The health crisis we are experiencing has caused a series of changes in most professions and occupations. One of the most dynamic, despite the state of the world, has been the area of construction and architecture. It must be considered that the construction sector is one of those that has not stopped (for a long time) its activity during the months of confinement or quarantine in several countries of the world. To continue operating, this sector had to comply with the requirements of security measures to combat the virus, given worldwide by each of the governments, which in most cases have made work difficult to carry out. In most cases, personnel have had to be reduced and with this, production times and costs have been lengthened and increased.
It is also true that this sector will be more affected in the coming months after the health crisis, because the works that continue to be carried out at the moment are those that had already been carried out before the quarantines were established.
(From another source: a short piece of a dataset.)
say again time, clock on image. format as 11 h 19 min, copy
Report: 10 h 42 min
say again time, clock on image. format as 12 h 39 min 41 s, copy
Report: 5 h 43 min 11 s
That is, it is possible that fewer urban and architectural construction projects are carried out and that projects in the luxury real estate sector (beach houses, country houses, recreation, etc.) decrease due to the fact that clients are unable to travel to visualize the physical realization of the property of their dreams. That is a reality that already the sector and its professionals: architects, designers, project managers, engineers and others have to deal with, using solutions remotely -even before the pandemic- and establishing themselves with remote work, at a distance or telecommuting in these months of social isolation.
Architectural firms, study centers and independent designers have been able to learn more during these months in their respective countries about the use of computer tools such as applications and programs that facilitate task management, being registered and shared to be consulted by any member of their respective teams. This has facilitated communication with them, but also with their internal and external customers, especially thanks to the videoconferencing. More sophisticated equipment with more sophisticated tools have even enabled them to make visits of the buildings remotely, through videos and photos, thus solving doubts at the time of the engineers or workers in charge, saving time and travel costs.
It seems that the use of technology in the construction world has been used forever, but the truth is that, in the last 75 years, productivity thanks to the use of technology has increased up to 1,500% in the fields of construction. agriculture, manufacturing and retail sales, but not so in construction, which remained almost the same. For this reason, in this XXI century a new field called “Construction Technology” (ConTech) arises that aims to bring the world of construction and architecture (and therefore design) to automation (application of machines or automatic procedures in the realization of a process or in an industry).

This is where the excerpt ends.